═══ Dataset extract ═══

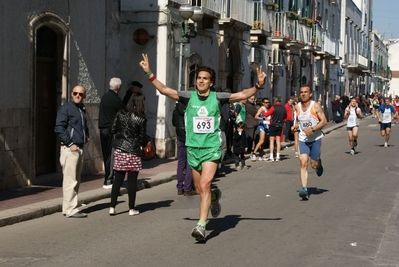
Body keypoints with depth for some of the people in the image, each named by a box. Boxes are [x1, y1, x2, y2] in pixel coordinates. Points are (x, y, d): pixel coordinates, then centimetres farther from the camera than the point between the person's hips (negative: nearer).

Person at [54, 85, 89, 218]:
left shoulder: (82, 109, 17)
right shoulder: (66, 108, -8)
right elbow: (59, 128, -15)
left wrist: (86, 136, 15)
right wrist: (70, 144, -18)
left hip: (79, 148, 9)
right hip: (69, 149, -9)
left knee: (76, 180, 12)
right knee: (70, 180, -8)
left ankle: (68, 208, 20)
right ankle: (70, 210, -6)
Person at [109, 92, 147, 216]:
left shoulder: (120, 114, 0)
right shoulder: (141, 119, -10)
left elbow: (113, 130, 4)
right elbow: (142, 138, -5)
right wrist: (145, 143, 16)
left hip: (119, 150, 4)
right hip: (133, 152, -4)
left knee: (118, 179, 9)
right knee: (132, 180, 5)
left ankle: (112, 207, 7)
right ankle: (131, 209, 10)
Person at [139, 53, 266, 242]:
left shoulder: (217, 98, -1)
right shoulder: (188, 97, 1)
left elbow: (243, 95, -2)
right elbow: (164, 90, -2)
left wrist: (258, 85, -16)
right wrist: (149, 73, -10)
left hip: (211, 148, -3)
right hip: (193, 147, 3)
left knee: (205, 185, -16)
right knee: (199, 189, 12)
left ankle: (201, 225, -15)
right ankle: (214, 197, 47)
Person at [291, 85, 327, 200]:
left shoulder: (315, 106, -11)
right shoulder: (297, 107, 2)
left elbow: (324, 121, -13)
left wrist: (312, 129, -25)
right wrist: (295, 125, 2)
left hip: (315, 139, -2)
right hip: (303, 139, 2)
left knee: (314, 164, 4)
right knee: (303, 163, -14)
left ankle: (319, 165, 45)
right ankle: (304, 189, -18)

═══

## Aim of the exercise
Pick out each line in the items above that contains the word "elbow" and copy only those lines.

## Solution to the exercise
right elbow: (59, 128, -15)
left elbow: (113, 130, 4)
right elbow: (142, 138, -5)
left elbow: (243, 95, -2)
right elbow: (164, 90, -2)
left elbow: (324, 121, -13)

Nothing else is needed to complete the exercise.